* **ASSIGNMENT**: Starting with the first line of the data below, copy each line up to and including the one containing "5 Plaintiff also". Pictures stay out.

* **DATA RECORDS**:
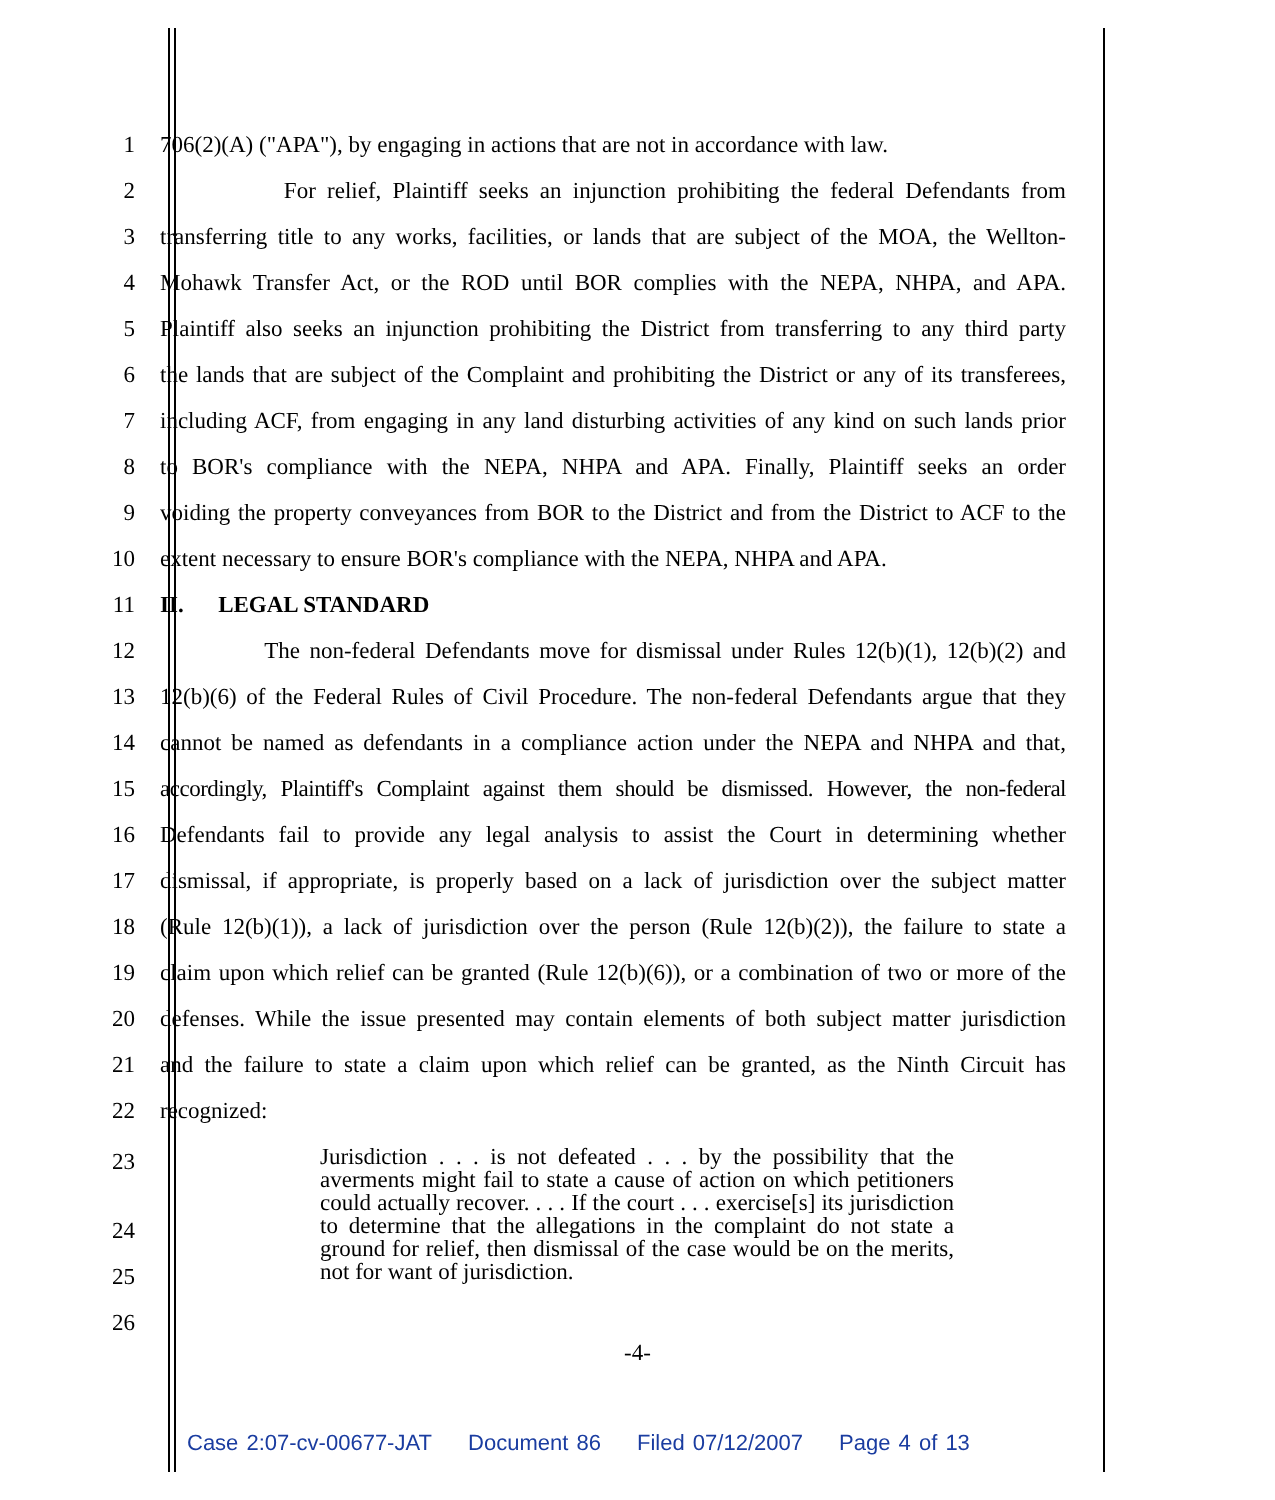1 706(2)(A) ("APA"), by engaging in actions that are not in accordance with law.
2 For relief, Plaintiff seeks an injunction prohibiting the federal Defendants from
3 transferring title to any works, facilities, or lands that are subject of the MOA, the Wellton-
4 Mohawk Transfer Act, or the ROD until BOR complies with the NEPA, NHPA, and APA.
5 Plaintiff also seeks an injunction prohibiting the District from transferring to any third party
6 the lands that are subject of the Complaint and prohibiting the District or any of its transferees,
7 including ACF, from engaging in any land disturbing activities of any kind on such lands prior
8 to BOR's compliance with the NEPA, NHPA and APA. Finally, Plaintiff seeks an order
9 voiding the property conveyances from BOR to the District and from the District to ACF to the
10 extent necessary to ensure BOR's compliance with the NEPA, NHPA and APA.
11 II. LEGAL STANDARD
12 The non-federal Defendants move for dismissal under Rules 12(b)(1), 12(b)(2) and
13 12(b)(6) of the Federal Rules of Civil Procedure. The non-federal Defendants argue that they
14 cannot be named as defendants in a compliance action under the NEPA and NHPA and that,
15 accordingly, Plaintiff's Complaint against them should be dismissed. However, the non-federal
16 Defendants fail to provide any legal analysis to assist the Court in determining whether
17 dismissal, if appropriate, is properly based on a lack of jurisdiction over the subject matter
18 (Rule 12(b)(1)), a lack of jurisdiction over the person (Rule 12(b)(2)), the failure to state a
19 claim upon which relief can be granted (Rule 12(b)(6)), or a combination of two or more of the
20 defenses. While the issue presented may contain elements of both subject matter jurisdiction
21 and the failure to state a claim upon which relief can be granted, as the Ninth Circuit has
22 recognized:
23
24
25
26
Jurisdiction . . . is not defeated . . . by the possibility that the averments might fail to state a cause of action on which petitioners could actually recover. . . . If the court . . . exercise[s] its jurisdiction to determine that the allegations in the complaint do not state a ground for relief, then dismissal of the case would be on the merits, not for want of jurisdiction.
-4-
Case 2:07-cv-00677-JAT Document 86 Filed 07/12/2007 Page 4 of 13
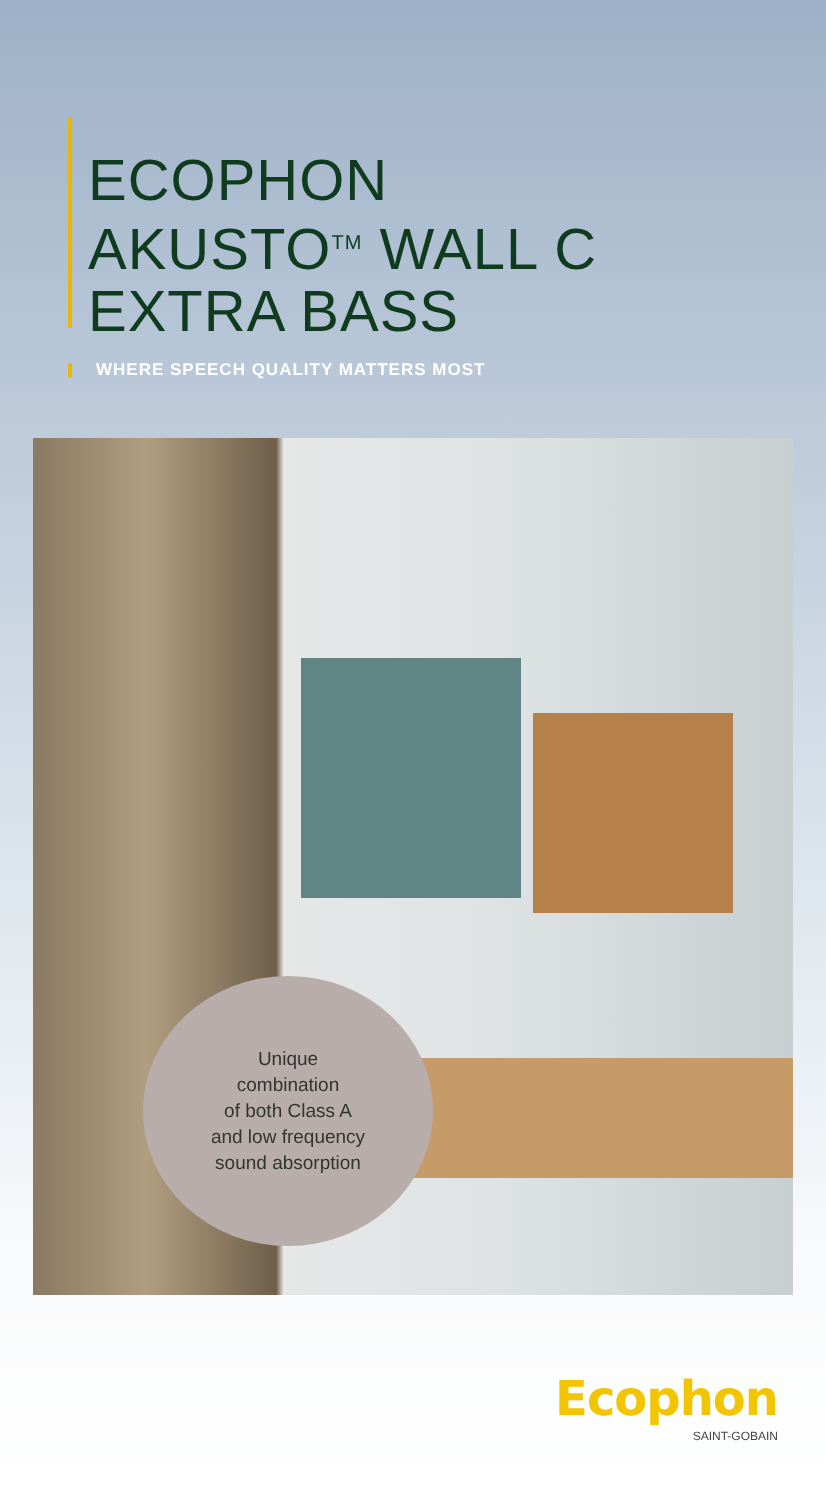ECOPHON
AKUSTO<sup>TM</sup> WALL C
EXTRA BASS
WHERE SPEECH QUALITY MATTERS MOST
Unique
combination
of both Class A
and low frequency
sound absorption
Ecophon
SAINT-GOBAIN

* **EXERCISE SOLUTION**:
1 706(2)(A) ("APA"), by engaging in actions that are not in accordance with law.
2 For relief, Plaintiff seeks an injunction prohibiting the federal Defendants from
3 transferring title to any works, facilities, or lands that are subject of the MOA, the Wellton-
4 Mohawk Transfer Act, or the ROD until BOR complies with the NEPA, NHPA, and APA.
5 Plaintiff also seeks an injunction prohibiting the District from transferring to any third party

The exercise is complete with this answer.